Some people today certainly have this similar sentiment where their regional identity supersedes their national identity as a Filipino. More importantly, this scene illustrated that the concept of the Filipino was either new or unknown to most of the natives of the Philippines.
At the risk of being overly abstract and academic, this movie boldly and surgically planted a seed of reflection for what a casual moviegoer may have taken for granted. We always assumed we are Filipino based on our parentage and our passport, but we rarely remember what that means. While we collectively honor the GomBurZa as Filipino heroes, the film highlights that they are not Filipinos in the conventional sense. They were born in the Philippines but they do not share genetic qualities or blood relations with the Indios. They were Creoles of European descent yet they spoke out for equality and dignity alongside indios and mestizos under the label of “Filipinos.”
Identity as invention
The movie correctly presents the Filipino identity as an invention that needed foundation and cultivation rather than something that we are innately born with. Being a Filipino nation was not about a racial identity but an identity based on the shared experiences of oppression by colonial Spain and the collective desire for equality and dignity.

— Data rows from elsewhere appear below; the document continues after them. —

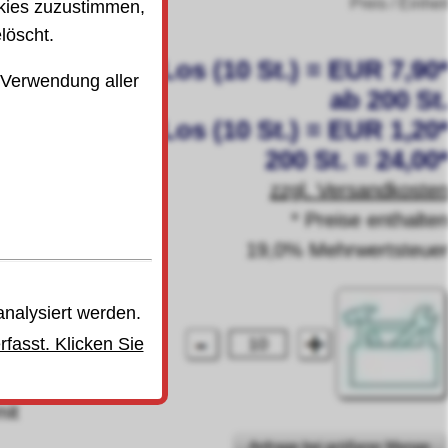
Preis / Einhei
kies zuzustimmen,
löscht.
Los (10 St.) = EUR 7,90
 Verwendung aller
ab 200 St
Los (10 St.) = EUR 1,20
200 St. = 24,00
zzgl. Versandkoste
* Preise enthalte
19,0% Mehrwertsteue
analysiert werden.
fasst. Klicken Sie
it
Anfrage bei größerer Menge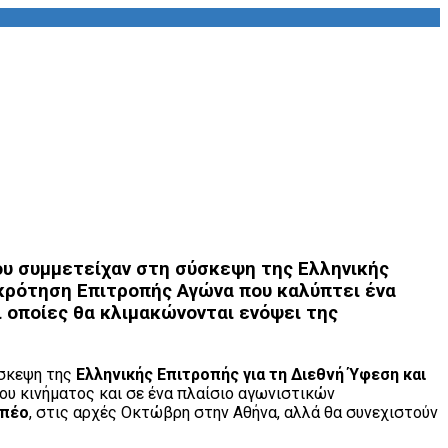
που συμμετείχαν στη σύσκεψη της Ελληνικής
γκρότηση Επιτροπής Αγώνα που καλύπτει ένα
ι οποίες θα κλιμακώνονται ενόψει της
ύσκεψη της
Ελληνικής Επιτροπής για τη Διεθνή Ύφεση και
ου κινήματος και σε ένα πλαίσιο αγωνιστικών
μπέο
, στις αρχές Οκτώβρη στην Αθήνα, αλλά θα συνεχιστούν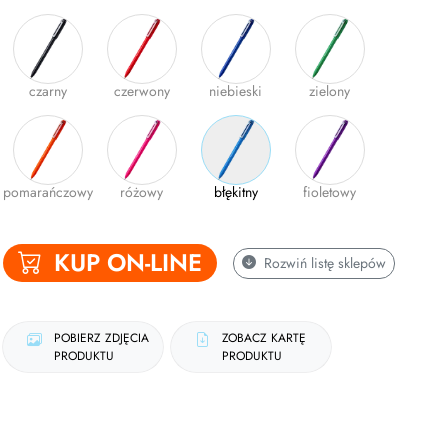
czarny
czerwony
niebieski
zielony
pomarańczowy
różowy
błękitny
fioletowy
KUP ON-LINE
Rozwiń
listę sklepów
POBIERZ ZDJĘCIA
ZOBACZ KARTĘ
PRODUKTU
PRODUKTU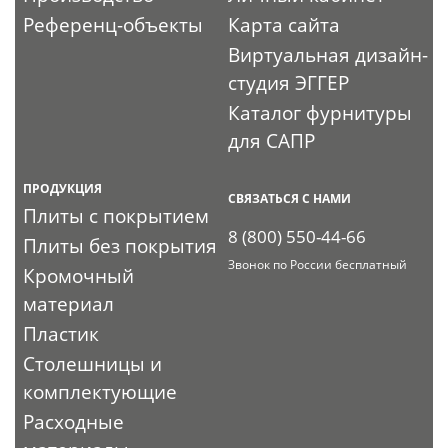
Референц-объекты
Карта сайта
Виртуальная дизайн-
студия ЭГГЕР
Каталог фурнитуры
для САПР
ПРОДУКЦИЯ
СВЯЗАТЬСЯ С НАМИ
Плиты с покрытием
8 (800) 550-44-66
Плиты без покрытия
Звонок по России бесплатный
Кромочный
материал
Пластик
Столешницы и
комплектующие
Расходные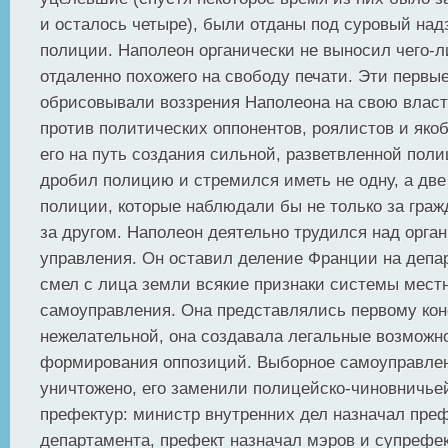
и осталось четыре), были отданы под суровый над
полиции. Наполеон органически не выносил чего-
отдаленно похожего на свободу печати. Эти первые
обрисовывали воззрения Наполеона на свою власт
против политических оппонентов, роялистов и яко
его на путь создания сильной, разветвленной поли
дробил полицию и стремился иметь не одну, а две
полиции, которые наблюдали бы не только за граж
за другом. Наполеон деятельно трудился над орга
управления. Он оставил деление Франции на депа
смел с лица земли всякие признаки системы мест
самоуправления. Она представлялись первому кон
нежелательной, она создавала легальные возможн
формирования оппозиций. Выборное самоуправле
уничтожено, его заменили полицейско-чиновничье
префектур: министр внутренних дел назначал пре
департамента, префект назначал мэров и супрефек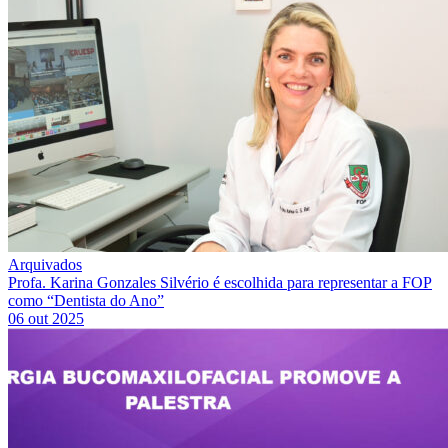
Arquivados
Profa. Karina Gonzales Silvério é escolhida para representar a FOP
como “Dentista do Ano”
06 out 2025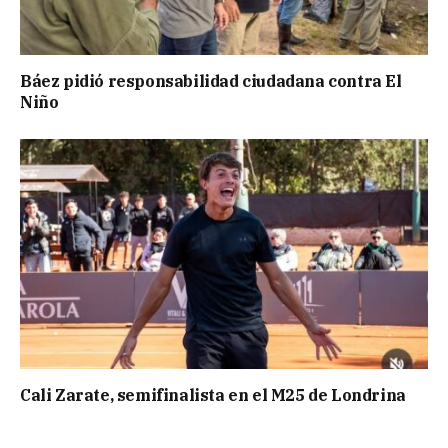
Báez pidió responsabilidad ciudadana contra El
Niño
Cali Zarate, semifinalista en el M25 de Londrina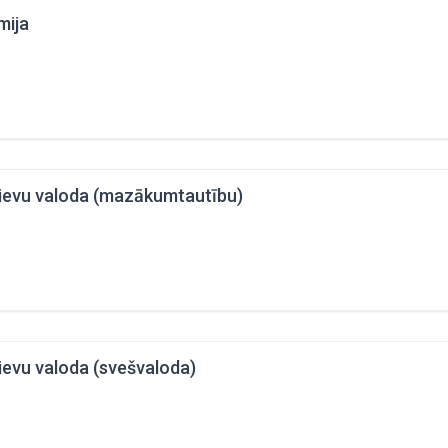
mija
ievu valoda (mazākumtautību)
ievu valoda (svešvaloda)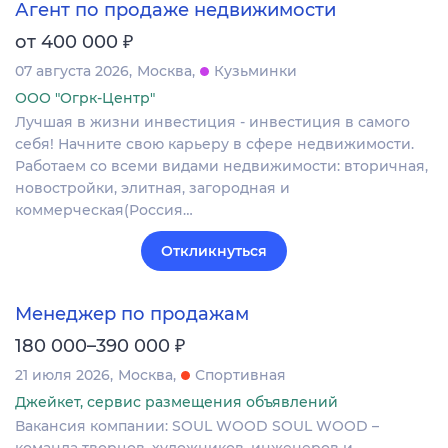
Агент по продаже недвижимости
₽
от 400 000
07 августа 2026
Москва
Кузьминки
ООО "Огрк-Центр"
Лучшая в жизни инвестиция - инвестиция в самого
себя! Начните свою карьеру в сфере недвижимости.
Работаем со всеми видами недвижимости: вторичная,
новостройки, элитная, загородная и
коммерческая(Россия…
Откликнуться
Менеджер по продажам
₽
180 000–390 000
21 июля 2026
Москва
Спортивная
Джейкет, сервис размещения объявлений
Вакансия компании: SOUL WOOD SOUL WOOD –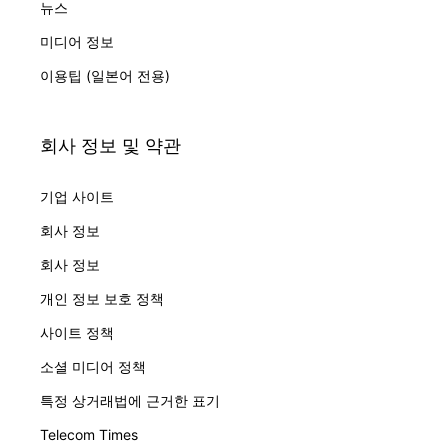
뉴스
미디어 정보
이용팁 (일본어 전용)
회사 정보 및 약관
기업 사이트
회사 정보
회사 정보
개인 정보 보호 정책
사이트 정책
소셜 미디어 정책
특정 상거래법에 근거한 표기
Telecom Times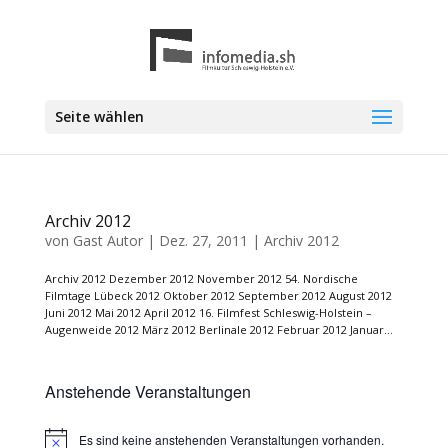
Seite wählen
Archiv 2012
von
Gast Autor
|
Dez. 27, 2011
|
Archiv 2012
Archiv 2012 Dezember 2012 November 2012 54. Nordische
Filmtage Lübeck 2012 Oktober 2012 September 2012 August 2012
Juni 2012 Mai 2012 April 2012 16. Filmfest Schleswig-Holstein –
Augenweide 2012 März 2012 Berlinale 2012 Februar 2012 Januar...
Anstehende Veranstaltungen
Es sind keine anstehenden Veranstaltungen vorhanden.
Hinweis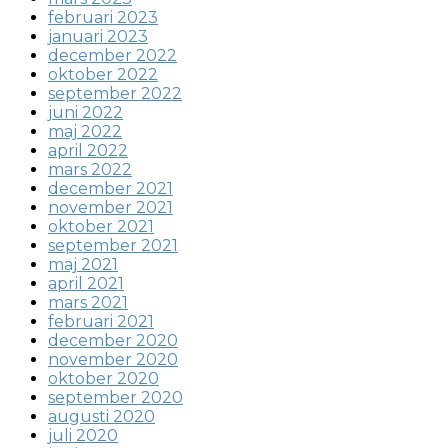
februari 2023
januari 2023
december 2022
oktober 2022
september 2022
juni 2022
maj 2022
april 2022
mars 2022
december 2021
november 2021
oktober 2021
september 2021
maj 2021
april 2021
mars 2021
februari 2021
december 2020
november 2020
oktober 2020
september 2020
augusti 2020
juli 2020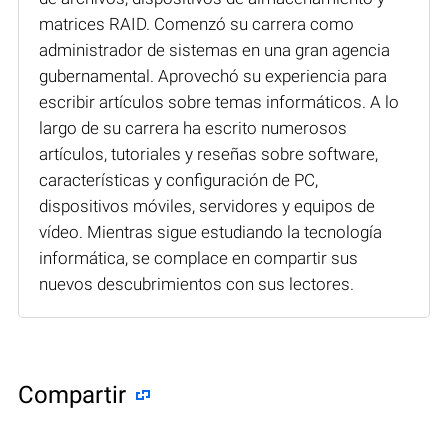
matrices RAID. Comenzó su carrera como
administrador de sistemas en una gran agencia
gubernamental. Aprovechó su experiencia para
escribir artículos sobre temas informáticos. A lo
largo de su carrera ha escrito numerosos
artículos, tutoriales y reseñas sobre software,
características y configuración de PC,
dispositivos móviles, servidores y equipos de
vídeo. Mientras sigue estudiando la tecnología
informática, se complace en compartir sus
nuevos descubrimientos con sus lectores.
Compartir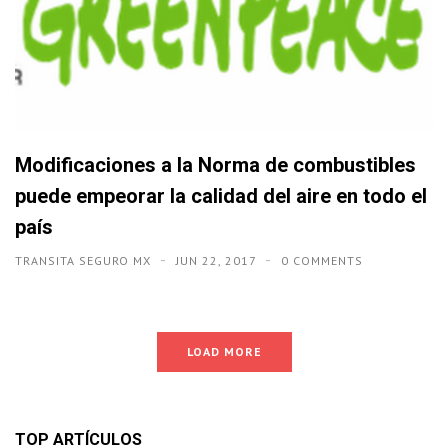
Modificaciones a la Norma de combustibles
puede empeorar la calidad del aire en todo el
país
TRANSITA SEGURO MX
JUN 22, 2017
0 COMMENTS
LOAD MORE
TOP ARTÍCULOS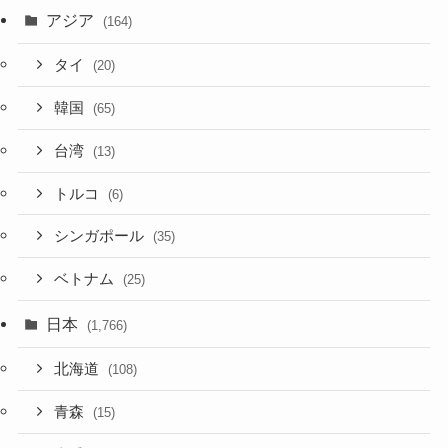
アジア
(164)
タイ
(20)
韓国
(65)
台湾
(13)
トルコ
(6)
シンガポール
(35)
ベトナム
(25)
日本
(1,766)
北海道
(108)
青森
(15)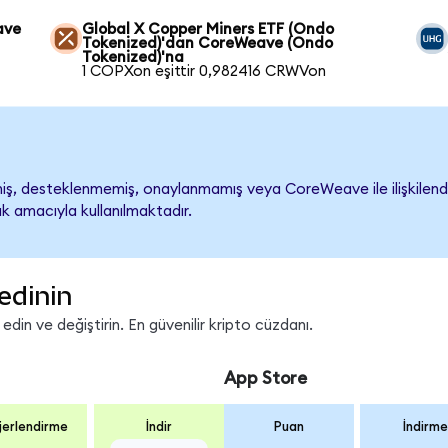
ave
Global X Copper Miners ETF (Ondo
Tokenized)'dan CoreWeave (Ondo
Tokenized)'na
1 COPXon eşittir 0,982416 CRWVon
, desteklenmemiş, onaylanmamış veya CoreWeave ile ilişkilendiril
k amacıyla kullanılmaktadır.
edinin
in ve değiştirin. En güvenilir kripto cüzdanı.
App Store
erlendirme
İndir
Puan
İndirme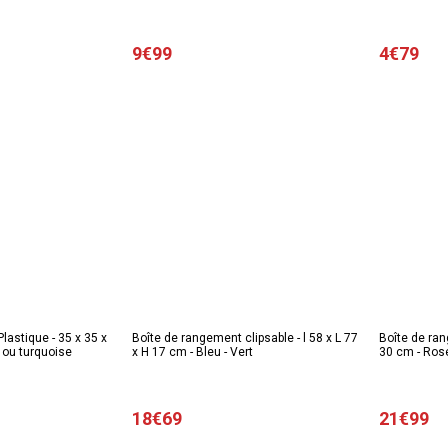
9€99
4€79
lastique - 35 x 35 x
Boîte de rangement clipsable - l 58 x L 77
Boîte de ran
c ou turquoise
x H 17 cm - Bleu - Vert
30 cm - Rose
18€69
21€99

One is not simply born Filipino. One must be deliberately Filipino – to know what it means and to defend it with our lives.
The climax of the film, the execution of the GomBurZa, made this thesis even clearer. While the scene itself was almost plainly implemented, it had a resounding dramatic message. Burgos’ final words were a simple but emphatic declaration of innocence. It was pointing out injustice to the crowd, and they knew it. They responded to it.
The defiance against unjust authority and punishment was passed on to Rizal and the Katipunan. Perhaps, by extension, that flame should be passed, to us, the audience, the Filipinos of today.
GomBurZa was marketed as a historical biopic and certainly has some of the tropes and trappings of the genre. But the film also raises these questions: What is a Filipino? Who are we as Filipinos? What do we have in common? What brings us together? What must we do as Filipinos? What should we fight for as a nation? These are necessary for us to grapple with as a people. – Rappler.com
Matthew Ordoñez is a university lecturer who teaches courses in politics, social sciences, citizenship and governance.